**Source material**
****************

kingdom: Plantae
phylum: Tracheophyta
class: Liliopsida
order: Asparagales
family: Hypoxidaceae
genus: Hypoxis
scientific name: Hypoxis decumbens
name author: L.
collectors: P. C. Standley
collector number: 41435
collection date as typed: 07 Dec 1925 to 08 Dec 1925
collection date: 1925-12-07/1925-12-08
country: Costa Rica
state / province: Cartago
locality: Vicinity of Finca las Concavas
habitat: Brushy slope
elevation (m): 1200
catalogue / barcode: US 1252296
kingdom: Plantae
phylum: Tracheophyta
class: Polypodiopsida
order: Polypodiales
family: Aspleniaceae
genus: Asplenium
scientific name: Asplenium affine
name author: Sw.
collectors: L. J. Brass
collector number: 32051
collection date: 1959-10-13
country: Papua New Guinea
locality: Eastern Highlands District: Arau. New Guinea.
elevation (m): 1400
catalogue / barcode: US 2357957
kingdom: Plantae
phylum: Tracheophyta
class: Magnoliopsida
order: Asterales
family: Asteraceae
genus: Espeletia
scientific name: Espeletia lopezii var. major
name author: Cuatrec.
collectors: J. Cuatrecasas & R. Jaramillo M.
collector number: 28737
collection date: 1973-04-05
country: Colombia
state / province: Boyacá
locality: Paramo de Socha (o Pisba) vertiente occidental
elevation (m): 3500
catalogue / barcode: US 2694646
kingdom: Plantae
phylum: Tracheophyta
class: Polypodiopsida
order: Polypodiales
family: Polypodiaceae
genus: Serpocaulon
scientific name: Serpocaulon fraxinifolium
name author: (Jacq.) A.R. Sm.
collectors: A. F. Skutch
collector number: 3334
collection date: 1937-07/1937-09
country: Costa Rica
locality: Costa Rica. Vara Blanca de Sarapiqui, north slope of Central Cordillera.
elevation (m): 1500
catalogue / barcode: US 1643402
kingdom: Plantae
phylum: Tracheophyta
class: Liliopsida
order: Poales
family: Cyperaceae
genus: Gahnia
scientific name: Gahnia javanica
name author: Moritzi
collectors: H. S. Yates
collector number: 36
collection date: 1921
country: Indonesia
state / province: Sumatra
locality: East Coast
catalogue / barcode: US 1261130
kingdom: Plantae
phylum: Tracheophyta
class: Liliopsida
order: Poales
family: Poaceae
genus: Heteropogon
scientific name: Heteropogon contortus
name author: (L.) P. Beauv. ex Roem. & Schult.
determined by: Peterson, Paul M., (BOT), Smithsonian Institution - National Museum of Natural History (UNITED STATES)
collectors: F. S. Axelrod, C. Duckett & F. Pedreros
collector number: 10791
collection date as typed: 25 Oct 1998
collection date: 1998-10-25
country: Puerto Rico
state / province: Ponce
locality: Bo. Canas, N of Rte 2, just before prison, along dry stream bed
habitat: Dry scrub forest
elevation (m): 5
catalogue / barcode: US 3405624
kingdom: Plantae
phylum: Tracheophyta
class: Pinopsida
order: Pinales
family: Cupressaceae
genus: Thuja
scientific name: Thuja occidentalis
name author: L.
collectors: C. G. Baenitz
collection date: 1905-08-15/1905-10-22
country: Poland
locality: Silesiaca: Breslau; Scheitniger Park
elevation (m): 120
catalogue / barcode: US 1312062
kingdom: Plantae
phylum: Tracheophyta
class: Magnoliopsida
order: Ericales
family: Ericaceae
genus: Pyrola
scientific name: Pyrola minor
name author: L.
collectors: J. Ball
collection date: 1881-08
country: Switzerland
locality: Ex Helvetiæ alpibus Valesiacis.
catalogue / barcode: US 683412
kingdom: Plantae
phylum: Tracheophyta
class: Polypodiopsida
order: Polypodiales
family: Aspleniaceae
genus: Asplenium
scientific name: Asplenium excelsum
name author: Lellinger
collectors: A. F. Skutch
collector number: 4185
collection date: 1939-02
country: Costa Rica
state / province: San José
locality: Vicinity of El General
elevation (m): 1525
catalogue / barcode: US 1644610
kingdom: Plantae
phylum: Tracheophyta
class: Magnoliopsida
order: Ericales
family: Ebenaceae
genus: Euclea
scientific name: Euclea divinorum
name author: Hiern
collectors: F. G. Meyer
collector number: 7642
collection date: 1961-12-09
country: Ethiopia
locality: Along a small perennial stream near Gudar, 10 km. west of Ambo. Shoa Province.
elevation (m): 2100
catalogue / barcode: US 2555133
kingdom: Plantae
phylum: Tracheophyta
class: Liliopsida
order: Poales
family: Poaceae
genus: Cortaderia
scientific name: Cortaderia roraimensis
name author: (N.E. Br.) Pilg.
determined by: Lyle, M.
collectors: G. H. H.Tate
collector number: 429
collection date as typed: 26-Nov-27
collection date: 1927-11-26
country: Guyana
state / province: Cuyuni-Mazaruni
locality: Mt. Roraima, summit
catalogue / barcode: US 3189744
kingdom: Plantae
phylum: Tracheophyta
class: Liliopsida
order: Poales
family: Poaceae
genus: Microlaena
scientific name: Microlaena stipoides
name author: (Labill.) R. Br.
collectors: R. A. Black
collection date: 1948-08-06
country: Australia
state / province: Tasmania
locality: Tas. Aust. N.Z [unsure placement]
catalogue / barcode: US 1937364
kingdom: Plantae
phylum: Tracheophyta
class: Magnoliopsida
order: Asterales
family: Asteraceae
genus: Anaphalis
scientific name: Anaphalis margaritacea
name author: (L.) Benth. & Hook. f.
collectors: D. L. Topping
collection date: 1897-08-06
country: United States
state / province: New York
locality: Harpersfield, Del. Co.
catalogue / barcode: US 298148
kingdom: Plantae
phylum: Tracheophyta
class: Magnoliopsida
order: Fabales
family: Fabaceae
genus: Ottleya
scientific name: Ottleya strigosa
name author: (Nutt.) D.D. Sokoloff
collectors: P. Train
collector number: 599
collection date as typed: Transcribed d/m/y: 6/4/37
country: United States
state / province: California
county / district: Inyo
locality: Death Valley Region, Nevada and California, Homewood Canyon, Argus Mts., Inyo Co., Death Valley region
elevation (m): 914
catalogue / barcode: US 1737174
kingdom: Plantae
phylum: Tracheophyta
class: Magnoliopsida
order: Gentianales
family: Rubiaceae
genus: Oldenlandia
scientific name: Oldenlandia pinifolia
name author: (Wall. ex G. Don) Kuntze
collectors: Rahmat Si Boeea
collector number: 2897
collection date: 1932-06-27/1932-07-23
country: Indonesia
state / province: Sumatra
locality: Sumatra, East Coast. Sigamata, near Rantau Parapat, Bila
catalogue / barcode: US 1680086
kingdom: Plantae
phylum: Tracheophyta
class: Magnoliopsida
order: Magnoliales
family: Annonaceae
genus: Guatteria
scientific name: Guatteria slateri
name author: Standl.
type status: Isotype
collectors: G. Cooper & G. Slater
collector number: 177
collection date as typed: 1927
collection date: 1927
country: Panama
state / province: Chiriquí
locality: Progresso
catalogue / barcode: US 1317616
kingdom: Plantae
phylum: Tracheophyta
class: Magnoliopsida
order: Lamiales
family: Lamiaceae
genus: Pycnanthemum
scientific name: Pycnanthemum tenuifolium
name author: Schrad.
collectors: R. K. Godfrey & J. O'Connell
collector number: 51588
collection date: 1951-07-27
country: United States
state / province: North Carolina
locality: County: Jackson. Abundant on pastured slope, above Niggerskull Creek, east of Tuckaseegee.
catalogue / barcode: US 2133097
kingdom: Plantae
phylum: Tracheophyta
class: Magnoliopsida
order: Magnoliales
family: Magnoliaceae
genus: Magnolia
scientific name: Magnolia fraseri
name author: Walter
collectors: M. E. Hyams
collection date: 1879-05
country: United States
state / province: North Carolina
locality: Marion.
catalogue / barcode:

****************

**What needs to be done**
Reproduce all of the material above with each occurrence of "collectors" changed to "collected by" and every other line left unchanged.

**Result**
kingdom: Plantae
phylum: Tracheophyta
class: Liliopsida
order: Asparagales
family: Hypoxidaceae
genus: Hypoxis
scientific name: Hypoxis decumbens
name author: L.
collected by: P. C. Standley
collector number: 41435
collection date as typed: 07 Dec 1925 to 08 Dec 1925
collection date: 1925-12-07/1925-12-08
country: Costa Rica
state / province: Cartago
locality: Vicinity of Finca las Concavas
habitat: Brushy slope
elevation (m): 1200
catalogue / barcode: US 1252296
kingdom: Plantae
phylum: Tracheophyta
class: Polypodiopsida
order: Polypodiales
family: Aspleniaceae
genus: Asplenium
scientific name: Asplenium affine
name author: Sw.
collected by: L. J. Brass
collector number: 32051
collection date: 1959-10-13
country: Papua New Guinea
locality: Eastern Highlands District: Arau. New Guinea.
elevation (m): 1400
catalogue / barcode: US 2357957
kingdom: Plantae
phylum: Tracheophyta
class: Magnoliopsida
order: Asterales
family: Asteraceae
genus: Espeletia
scientific name: Espeletia lopezii var. major
name author: Cuatrec.
collected by: J. Cuatrecasas & R. Jaramillo M.
collector number: 28737
collection date: 1973-04-05
country: Colombia
state / province: Boyacá
locality: Paramo de Socha (o Pisba) vertiente occidental
elevation (m): 3500
catalogue / barcode: US 2694646
kingdom: Plantae
phylum: Tracheophyta
class: Polypodiopsida
order: Polypodiales
family: Polypodiaceae
genus: Serpocaulon
scientific name: Serpocaulon fraxinifolium
name author: (Jacq.) A.R. Sm.
collected by: A. F. Skutch
collector number: 3334
collection date: 1937-07/1937-09
country: Costa Rica
locality: Costa Rica. Vara Blanca de Sarapiqui, north slope of Central Cordillera.
elevation (m): 1500
catalogue / barcode: US 1643402
kingdom: Plantae
phylum: Tracheophyta
class: Liliopsida
order: Poales
family: Cyperaceae
genus: Gahnia
scientific name: Gahnia javanica
name author: Moritzi
collected by: H. S. Yates
collector number: 36
collection date: 1921
country: Indonesia
state / province: Sumatra
locality: East Coast
catalogue / barcode: US 1261130
kingdom: Plantae
phylum: Tracheophyta
class: Liliopsida
order: Poales
family: Poaceae
genus: Heteropogon
scientific name: Heteropogon contortus
name author: (L.) P. Beauv. ex Roem. & Schult.
determined by: Peterson, Paul M., (BOT), Smithsonian Institution - National Museum of Natural History (UNITED STATES)
collected by: F. S. Axelrod, C. Duckett & F. Pedreros
collector number: 10791
collection date as typed: 25 Oct 1998
collection date: 1998-10-25
country: Puerto Rico
state / province: Ponce
locality: Bo. Canas, N of Rte 2, just before prison, along dry stream bed
habitat: Dry scrub forest
elevation (m): 5
catalogue / barcode: US 3405624
kingdom: Plantae
phylum: Tracheophyta
class: Pinopsida
order: Pinales
family: Cupressaceae
genus: Thuja
scientific name: Thuja occidentalis
name author: L.
collected by: C. G. Baenitz
collection date: 1905-08-15/1905-10-22
country: Poland
locality: Silesiaca: Breslau; Scheitniger Park
elevation (m): 120
catalogue / barcode: US 1312062
kingdom: Plantae
phylum: Tracheophyta
class: Magnoliopsida
order: Ericales
family: Ericaceae
genus: Pyrola
scientific name: Pyrola minor
name author: L.
collected by: J. Ball
collection date: 1881-08
country: Switzerland
locality: Ex Helvetiæ alpibus Valesiacis.
catalogue / barcode: US 683412
kingdom: Plantae
phylum: Tracheophyta
class: Polypodiopsida
order: Polypodiales
family: Aspleniaceae
genus: Asplenium
scientific name: Asplenium excelsum
name author: Lellinger
collected by: A. F. Skutch
collector number: 4185
collection date: 1939-02
country: Costa Rica
state / province: San José
locality: Vicinity of El General
elevation (m): 1525
catalogue / barcode: US 1644610
kingdom: Plantae
phylum: Tracheophyta
class: Magnoliopsida
order: Ericales
family: Ebenaceae
genus: Euclea
scientific name: Euclea divinorum
name author: Hiern
collected by: F. G. Meyer
collector number: 7642
collection date: 1961-12-09
country: Ethiopia
locality: Along a small perennial stream near Gudar, 10 km. west of Ambo. Shoa Province.
elevation (m): 2100
catalogue / barcode: US 2555133
kingdom: Plantae
phylum: Tracheophyta
class: Liliopsida
order: Poales
family: Poaceae
genus: Cortaderia
scientific name: Cortaderia roraimensis
name author: (N.E. Br.) Pilg.
determined by: Lyle, M.
collected by: G. H. H.Tate
collector number: 429
collection date as typed: 26-Nov-27
collection date: 1927-11-26
country: Guyana
state / province: Cuyuni-Mazaruni
locality: Mt. Roraima, summit
catalogue / barcode: US 3189744
kingdom: Plantae
phylum: Tracheophyta
class: Liliopsida
order: Poales
family: Poaceae
genus: Microlaena
scientific name: Microlaena stipoides
name author: (Labill.) R. Br.
collected by: R. A. Black
collection date: 1948-08-06
country: Australia
state / province: Tasmania
locality: Tas. Aust. N.Z [unsure placement]
catalogue / barcode: US 1937364
kingdom: Plantae
phylum: Tracheophyta
class: Magnoliopsida
order: Asterales
family: Asteraceae
genus: Anaphalis
scientific name: Anaphalis margaritacea
name author: (L.) Benth. & Hook. f.
collected by: D. L. Topping
collection date: 1897-08-06
country: United States
state / province: New York
locality: Harpersfield, Del. Co.
catalogue / barcode: US 298148
kingdom: Plantae
phylum: Tracheophyta
class: Magnoliopsida
order: Fabales
family: Fabaceae
genus: Ottleya
scientific name: Ottleya strigosa
name author: (Nutt.) D.D. Sokoloff
collected by: P. Train
collector number: 599
collection date as typed: Transcribed d/m/y: 6/4/37
country: United States
state / province: California
county / district: Inyo
locality: Death Valley Region, Nevada and California, Homewood Canyon, Argus Mts., Inyo Co., Death Valley region
elevation (m): 914
catalogue / barcode: US 1737174
kingdom: Plantae
phylum: Tracheophyta
class: Magnoliopsida
order: Gentianales
family: Rubiaceae
genus: Oldenlandia
scientific name: Oldenlandia pinifolia
name author: (Wall. ex G. Don) Kuntze
collected by: Rahmat Si Boeea
collector number: 2897
collection date: 1932-06-27/1932-07-23
country: Indonesia
state / province: Sumatra
locality: Sumatra, East Coast. Sigamata, near Rantau Parapat, Bila
catalogue / barcode: US 1680086
kingdom: Plantae
phylum: Tracheophyta
class: Magnoliopsida
order: Magnoliales
family: Annonaceae
genus: Guatteria
scientific name: Guatteria slateri
name author: Standl.
type status: Isotype
collected by: G. Cooper & G. Slater
collector number: 177
collection date as typed: 1927
collection date: 1927
country: Panama
state / province: Chiriquí
locality: Progresso
catalogue / barcode: US 1317616
kingdom: Plantae
phylum: Tracheophyta
class: Magnoliopsida
order: Lamiales
family: Lamiaceae
genus: Pycnanthemum
scientific name: Pycnanthemum tenuifolium
name author: Schrad.
collected by: R. K. Godfrey & J. O'Connell
collector number: 51588
collection date: 1951-07-27
country: United States
state / province: North Carolina
locality: County: Jackson. Abundant on pastured slope, above Niggerskull Creek, east of Tuckaseegee.
catalogue / barcode: US 2133097
kingdom: Plantae
phylum: Tracheophyta
class: Magnoliopsida
order: Magnoliales
family: Magnoliaceae
genus: Magnolia
scientific name: Magnolia fraseri
name author: Walter
collected by: M. E. Hyams
collection date: 1879-05
country: United States
state / province: North Carolina
locality: Marion.
catalogue / barcode:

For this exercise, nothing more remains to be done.